Several community members voiced their opposition to allowing retail marijuana on the Spit during public comments at the Monday council meeting. Some were concerned that the presence of cannabis there would detract from the Spit’s “family atmosphere,” while another resident commented that there are already enough problems on the Spit during the summer that come with the influx of tourists, and that adding marijuana to the mix would only make things worse.

Smith, who was the most vocal in opposing the ordinance, said he worried that not enough private property owners on the Spit were involved in the discussion of expanding marijuana retail establishments to that district.

“Yes, it’s very clear that I’m on the record as being opposed to marijuana. To me, this is not about an anti-marijuana stance as it us controlling where it’s restricted and how it’s used. And that falls directly into our laps.”

For her part, Erickson said she opposed the measure because she worries that allowing marijuana onto the Spit through retail stores could potentially jeopardize federal funding for things like the Homer Harbor. She cited the tension and uncertainty regarding marijuana within President Donald Trump’s administration.
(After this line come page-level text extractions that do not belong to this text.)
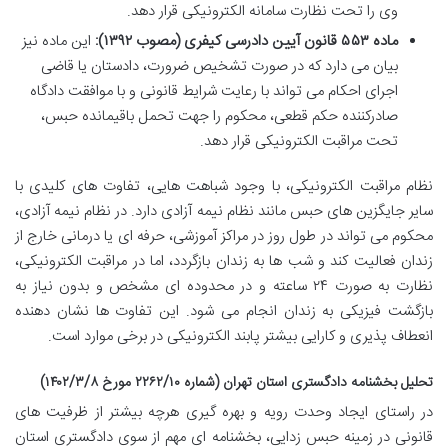
وی را تحت نظارت سامانه الکترونیکی قرار دهد.
ماده ۵۵۳ قانون آیین دادرسی کیفری (مصوب ۱۳۹۲):
این ماده نیز
بیان می دارد که در صورت تشخیص ضرورت، دادستان یا قاضی
اجرای احکام می تواند با رعایت شرایط قانونی و با موافقت دادگاه
صادرکننده حکم قطعی، محکوم را جهت تحمل باقیمانده حبس،
تحت مراقبت الکترونیکی قرار دهد.
نظام مراقبت الکترونیکی، با وجود شباهت هایی، تفاوت های کلیدی با
سایر جایگزین های حبس مانند نظام نیمه آزادی دارد. در نظام نیمه آزادی،
محکوم می تواند در طول روز در مراکز آموزشی، حرفه ای یا درمانی خارج از
زندان فعالیت کند و شب ها به زندان بازگردد، اما در مراقبت الکترونیکی،
نظارت به صورت ۲۴ ساعته و در محدوده ای مشخص و بدون نیاز به
بازگشت فیزیکی به زندان انجام می شود. این تفاوت ها نشان دهنده
انعطاف پذیری و کارایی بیشتر پابند الکترونیکی در برخی موارد است.
تحلیل بخشنامه دادگستری استان تهران (شماره ۲۲۶۲/۱۰ مورخ ۱۴۰۲/۳/۸)
در راستای ایجاد وحدت رویه و بهره گیری هرچه بیشتر از ظرفیت های
قانونی در زمینه حبس زدایی، بخشنامه ای مهم از سوی دادگستری استان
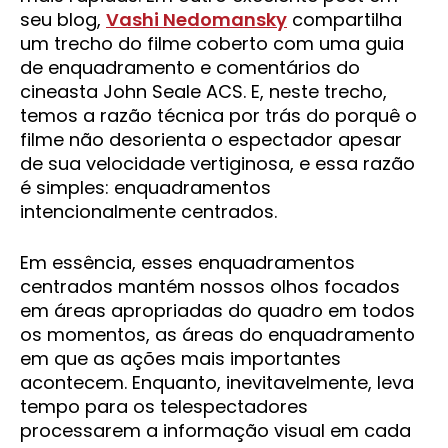
seu blog,
Vashi Nedomansky
compartilha
um trecho do filme coberto com uma guia
de enquadramento e comentários do
cineasta John Seale ACS. E, neste trecho,
temos a razão técnica por trás do porquê o
filme não desorienta o espectador apesar
de sua velocidade vertiginosa, e essa razão
é simples: enquadramentos
intencionalmente centrados.
Em essência, esses enquadramentos
centrados mantém nossos olhos focados
em áreas apropriadas do quadro em todos
os momentos, as áreas do enquadramento
em que as ações mais importantes
acontecem. Enquanto, inevitavelmente, leva
tempo para os telespectadores
processarem a informação visual em cada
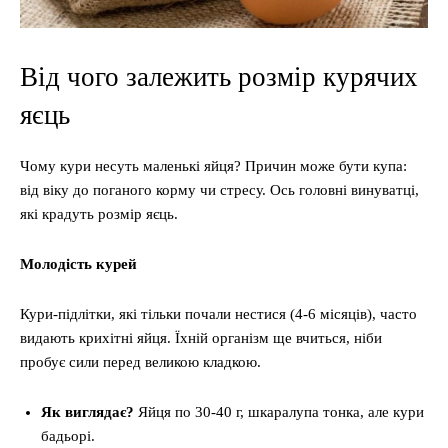
Від чого залежить розмір курячих
яєць
Чому кури несуть маленькі яйця? Причин може бути купа:
від віку до поганого корму чи стресу. Ось головні винуватці,
які крадуть розмір яєць.
Молодість курей
Кури-підлітки, які тільки почали нестися (4-6 місяців), часто
видають крихітні яйця. Їхній організм ще вчиться, ніби
пробує сили перед великою кладкою.
Як виглядає?
Яйця по 30-40 г, шкаралупа тонка, але кури
бадьорі.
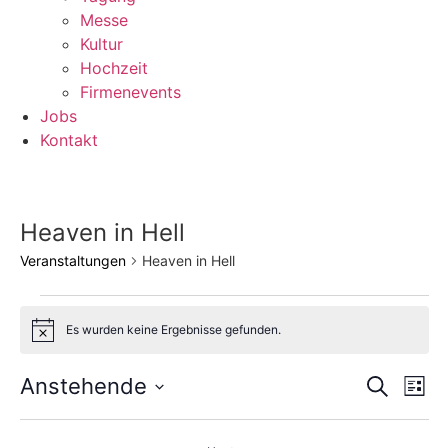
Messe
Kultur
Hochzeit
Firmenevents
Jobs
Kontakt
Heaven in Hell
Veranstaltungen
Heaven in Hell
V
Es wurden keine Ergebnisse gefunden.
Hinweis
e
r
V
V
Anstehende
Suche
Liste
Datum
e
a
e
wählen.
One point Smith has brought up multiple times is that he doesn’t want the city to be “complicit” in allowing a retail establishment to sell its products in a place where he says there are no private places to consume them. Using marijuana is still prohibited in public.

“Where are these people going to consume?” he said. “It’s clearly focused at the tourist industry, they’re trying to get to the tourists. And people are not going to come down here and buy that and not use it. So what kind of atmosphere do we want to create out on the Spit?”

Lord countered that, in reality, the city government has very little control over what individuals chose to do with what they purchase. It’s the same with alcohol and other drugs, she said — the city can push education and resources, but at the end of the day cannot control how people use those substances.

“In so far as ensuring the safety of the community, … I feel as though that line of reasoning … is a false sense of control over this situation,” she said. “… The idea that we have some semblance of control over what is going to happen with legal pot — we don’t. We just don’t.”

Former council member David Lewis has argued in the past that the city is not complicit in the act of people driving drunk simply because it allows alcohol to be sold in bars and liquor stores. Consumers have a personal responsibility to know where they are allowed to consume and to not break the law, he said.

Stroozas called the issue a double edged sword. He said it would be better to wait until the city can see the effects of its first approved marijuana retail facility, Uncle Herb’s, now under construction on Ocean Drive but not yet open.

Venuti said that she’s pro business, and would therefore support the ordinance because she saw it as pro business. She said if someone was going to put in the work involved in getting a retail establishment approved through the state, that she saw no reason to say no.

“I don’t like vodka, but I walk on the beach and there’s vodka bottles in front of me,” she said. “So, you just don’t get what you want all the time, and I believe that this is something that will support businesses.”

The council also voted to disband the Cannabis Advisory Commission, which had brought forward that recommendation and several others as the city was preparing to accommodate and regulate marijuana. Aderhold explained that the commission was really formed as a way for the city to get out ahead of the industry and make sure it was prepared for it, and that the commission has done its job.